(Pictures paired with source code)
........
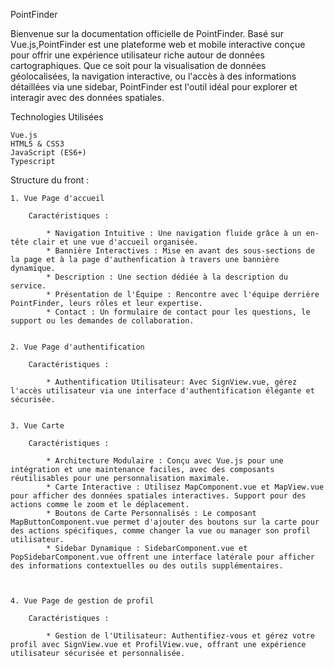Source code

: PointFinder

Bienvenue sur la documentation officielle de PointFinder. Basé sur Vue.js,PointFinder est une plateforme web et mobile interactive conçue pour offrir une expérience utilisateur riche autour de données cartographiques. Que ce soit pour la visualisation de données géolocalisées, la navigation interactive, ou l'accès à des informations détaillées via une sidebar, PointFinder est l'outil idéal pour explorer et interagir avec des données spatiales.


Technologies Utilisées

	Vue.js
	HTML5 & CSS3
	JavaScript (ES6+)
	Typescript


Structure du front : 

	1. Vue Page d'accueil

		Caractéristiques :

			* Navigation Intuitive : Une navigation fluide grâce à un en-tête clair et une vue d'accueil organisée.
			* Bannière Interactives : Mise en avant des sous-sections de la page et à la page d'authenfication à travers une bannière dynamique.
	 		* Description : Une section dédiée à la description du service.
			* Présentation de l'Équipe : Rencontre avec l'équipe derrière PointFinder, leurs rôles et leur expertise.
			* Contact : Un formulaire de contact pour les questions, le support ou les demandes de collaboration.


	2. Vue Page d'authentification 

		Caractéristiques : 

			* Authentification Utilisateur: Avec SignView.vue, gérez l'accès utilisateur via une interface d'authentification élégante et sécurisée.


	3. Vue Carte

		Caractéristiques :

			* Architecture Modulaire : Conçu avec Vue.js pour une intégration et une maintenance faciles, avec des composants réutilisables pour une personnalisation maximale.
			* Carte Interactive : Utilisez MapComponent.vue et MapView.vue pour afficher des données spatiales interactives. Support pour des actions comme le zoom et le déplacement.
			* Boutons de Carte Personnalisés : Le composant MapButtonComponent.vue permet d'ajouter des boutons sur la carte pour des actions spécifiques, comme changer la vue ou manager son profil utilisateur.
			* Sidebar Dynamique : SidebarComponent.vue et PopSidebarComponent.vue offrent une interface latérale pour afficher des informations contextuelles ou des outils supplémentaires.



	4. Vue Page de gestion de profil
 	
 		Caractéristiques :

 			* Gestion de l'Utilisateur: Authentifiez-vous et gérez votre profil avec SignView.vue et ProfilView.vue, offrant une expérience utilisateur sécurisée et personnalisée.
........
State how many lines of the material contain the string "accès", treating uppercase and lowercase letters as distinct. Give only the number.

* **Result of the task**
2